Tuesday, August 30, 2011

Things Can Only Get Better

Dad's birthday. Woke up at 5 to wrap presents before final class prep. And then begged two kids and an adult with increasing desperation and superhuman amounts of groveling to sign his card from 6:45 to 7:50.

Was away all day on campus and then too late and tired to stop anywhere to get a birthday cake. (Lazy!!) Did a drive through Tim Hortons for 40 donut holes that the kids and I stacked into a pretty impressive "cake tower," parked a tealight on top, and had a festive birthday party anyway.

Happy Birthday, Daddy :). (You're the first feminist I ever met.)

_

Sunday, July 03, 2011

SUPER 8

Loved it. And the shout out to Dayton was the highlight of our quiet midwestern phase of life.

We've been putting off seeing it because of the Lupus-suspicion related anguish and Big A's even weirder hours. And as we walked into the movie theater, Li'l A said--I look at that poster for Super 8 and  I have no idea what it's going to be about.

I should have taken that opportunity to give my mom a heads up, because she told me later that she kept counting and recounting the kids and kept coming up with just six, so how were they the Super 8? She was thinking of the kids clubs we used to read when I was a kid--like Secret Seven and Famous Five :).

_


Friday, July 01, 2011

With Caveats

After calling the derm for results repeatedly and being told that the results weren't in, computer was down, no one was available to read the results, we'll call you back (but no one called). After suspecting the worst, I finally received a call back. The nurse's assistant (nearly everyone had broken early for the long weekend) starts out by asking me how I'm doing. (How do you think?) And after talking to me about the weather, the upcoming weekend, apologizing for not calling sooner, says she went over it with a colleague to be sure, but it looks like the bloodwork appears to be in the normal range. So now we await biopsies.

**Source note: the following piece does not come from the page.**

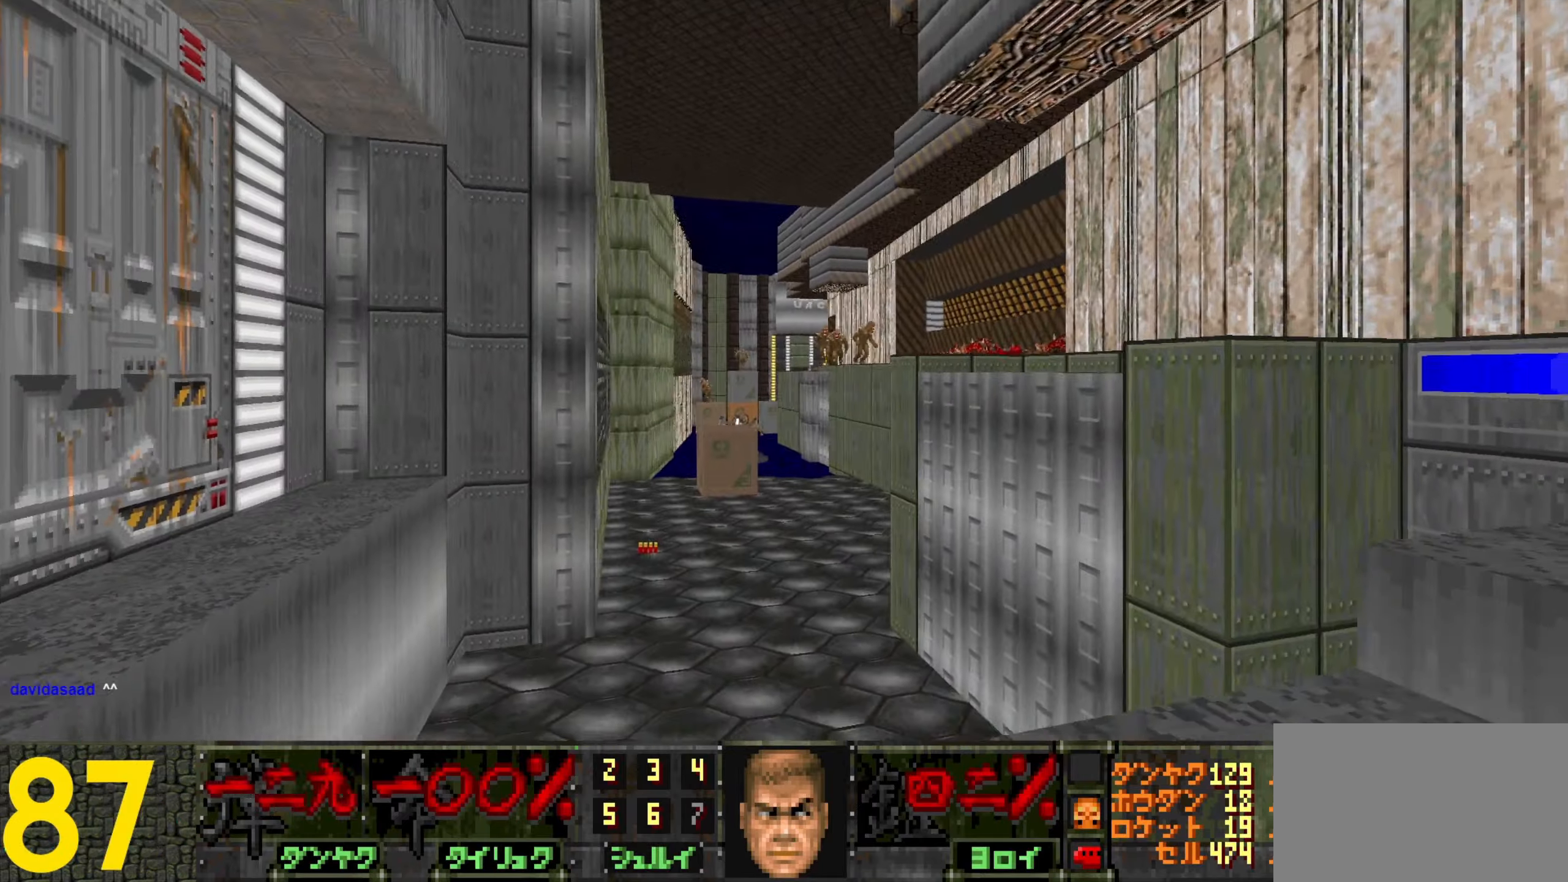
{"keys": [], "mouse": [], "events": [[50, "d", "up"], [183, "d", "down"], [233, "mouse_left", "down"], [283, "d", "up"], [333, "mouse_left", "up"]]}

Relief. Uncertainity. Not sure if we deserve this reprieve.

Knowing that if the biopsies come back clean, I'll be looking at shorter hair, and grandparents, husband, and eleven-year-old with shaven heads, and a life without chocolate.But it will be worth it to have a child with a host of other persnickety ailments that completely swallow our health services to the point where my dental work has been postponed for two years, but hey--perhaps not eating chocolate will resolve that.

_

Reentry

I think that was a solid vacation--it didn't feel "fake" to me at all. I had a lovely time, meeting people Big A works with wa...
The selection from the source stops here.